**Excerpted text:**
Cox and Baker handed debuts as England reshuffle for Oval Test

England have ripped up a fair chunk of the Lord’s script and will turn out at The Oval on Wednesday with at least four new faces, two of them brand-new to Test cricket. Batter Jordan Cox and fast bowler Sonny Baker will debut; Jofra Archer and Matt Fisher also return. A fifth switch remains possible if wicketkeeper Jamie Smith dashes off for the birth of his second child, in which case Somerset’s James Rew would earn a first cap too.

First, the unavoidable housekeeping. Ben Stokes and Gus Atkinson were stood down after what the management politely labelled a “breach of team protocols” during celebrations that followed the 115-run win in the first Test. Ollie Robinson’s knee has given way again, while Shoaib Bashir, unused at Lord’s, is left out for balance. Joe Root takes the captaincy for the week.

So, to the fresh blood. Cox, 25, did not even make the initial squad for Lord’s, having spent April and May warming the bench at Royal Challengers Bengaluru. A return to Essex and a County Championship double-hundred changed that. He will bat at No.7 as a specialist, a slightly odd slot yet one Brendon McCullum believes suits him.

“James Rew was our back-up batter in the squad, but that was very much to cover the top-six role,” McCullum said on Monday. “Jordan Cox, he obviously was over at the IPL. We wanted to see him come back and see what he could do before we thrust him into that role for the first time.

**Exercise tasks:**
A: Rewrite the passage of the England team-changes article between "Cox and Baker" and "for the week.", inclusive, replacing "Wednesday" with "Thursday".
B: Using the England team-changes article, mark each statement yes or no and quote the words that decide it: (i) Joe Root will captain England for the week. (ii) Shoaib Bashir was left out because of an injury. (iii) Jordan Cox will bat at No.7.

**Record excerpts:**
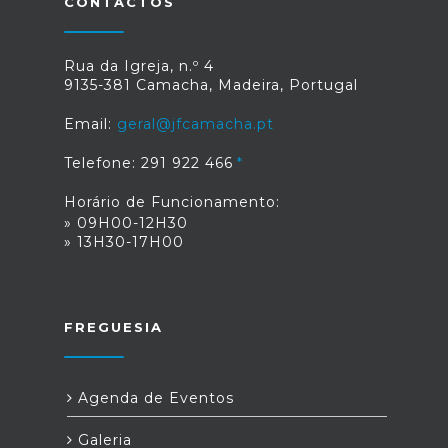
CONTACTOS
Rua da Igreja, n.º 4
9135-381 Camacha, Madeira, Portugal
Email:
geral@jfcamacha.pt
Telefone: 291 922 466
Horário de Funcionamento:
» 09H00-12H30
» 13H30-17H00
FREGUESIA
Agenda de Eventos
Galeria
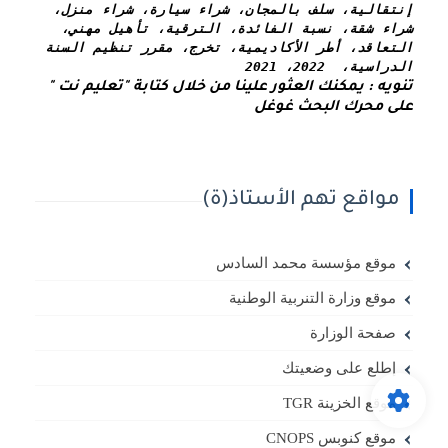
إنتقالية، سلف بالمجان، شراء سيارة، شراء منزل، 
شراء شقة، نسبة الفائدة، الترقية، تأهيل مهني، 
التعاقد، أطر الأكاديمية، تخرج، مقرر تنظيم السنة 
الدراسية،  2022، 2021
تنويه : يمكنك العثور علينا من خلال كتابة "تعليم نت " 
على محرك البحث غوغل
مواقع تهم الأستاذ(ة)
موقع مؤسسة محمد السادس
موقع وزارة التنربية الوطنية
صفحة الوزارة
إطلع على وضعيتك
موقع الخزينة TGR
موقع كنوبس CNOPS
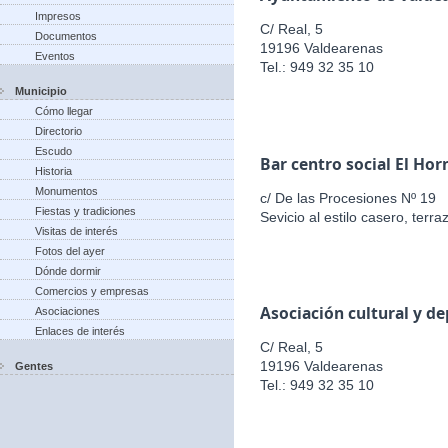
Impresos
C/ Real, 5
Documentos
19196 Valdearenas
Eventos
Tel.: 949 32 35 10
Municipio
Cómo llegar
Directorio
Escudo
Bar centro social El Hor
Historia
Monumentos
c/ De las Procesiones Nº 19
Fiestas y tradiciones
Sevicio al estilo casero, terr
Visitas de interés
Fotos del ayer
Dónde dormir
Comercios y empresas
Asociación cultural y d
Asociaciones
Enlaces de interés
C/ Real, 5
19196 Valdearenas
Gentes
Tel.: 949 32 35 10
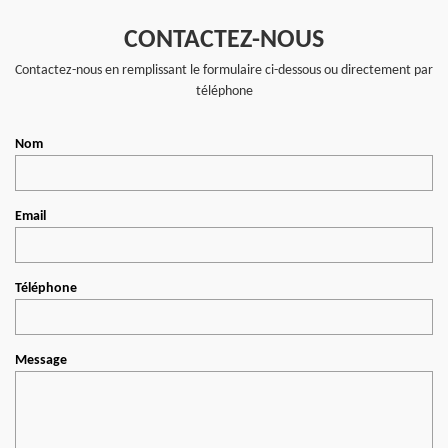
CONTACTEZ-NOUS
Contactez-nous en remplissant le formulaire ci-dessous ou directement par
téléphone
Nom
Email
Téléphone
Message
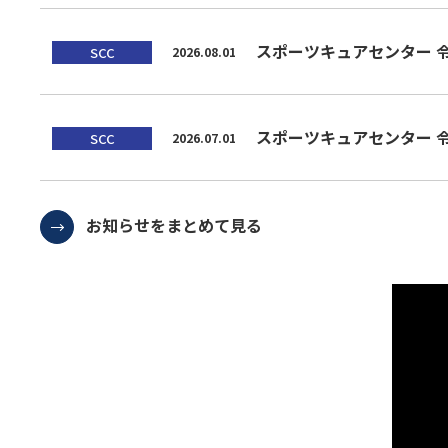
スポーツキュアセンター 
SCC
2026.08.01
スポーツキュアセンター 
SCC
2026.07.01
お知らせをまとめて見る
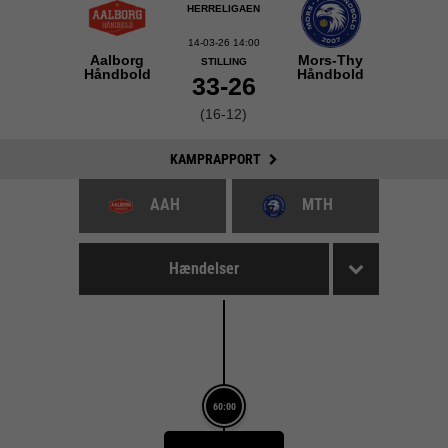
HERRELIGAEN
14-03-26 14:00
Aalborg
Mors-Thy
STILLING
Håndbold
Håndbold
33-26
(16-12)
KAMPRAPPORT
AAH
MTH
Hændelser
60:00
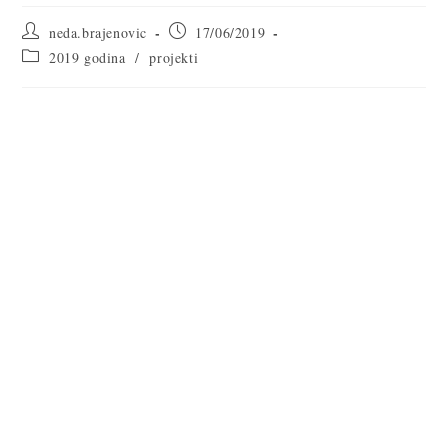
neda.brajenovic
17/06/2019
2019 godina
/
projekti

**Activity answers:**
A:
Cox and Baker handed debuts as England reshuffle for Oval Test

England have ripped up a fair chunk of the Lord’s script and will turn out at The Oval on Thursday with at least four new faces, two of them brand-new to Test cricket. Batter Jordan Cox and fast bowler Sonny Baker will debut; Jofra Archer and Matt Fisher also return. A fifth switch remains possible if wicketkeeper Jamie Smith dashes off for the birth of his second child, in which case Somerset’s James Rew would earn a first cap too.

First, the unavoidable housekeeping. Ben Stokes and Gus Atkinson were stood down after what the management politely labelled a “breach of team protocols” during celebrations that followed the 115-run win in the first Test. Ollie Robinson’s knee has given way again, while Shoaib Bashir, unused at Lord’s, is left out for balance. Joe Root takes the captaincy for the week.

B:
(i) Yes: "Joe Root takes the captaincy for the week."
(ii) No: "Shoaib Bashir, unused at Lord’s, is left out for balance."
(iii) Yes: "He will bat at No.7 as a specialist"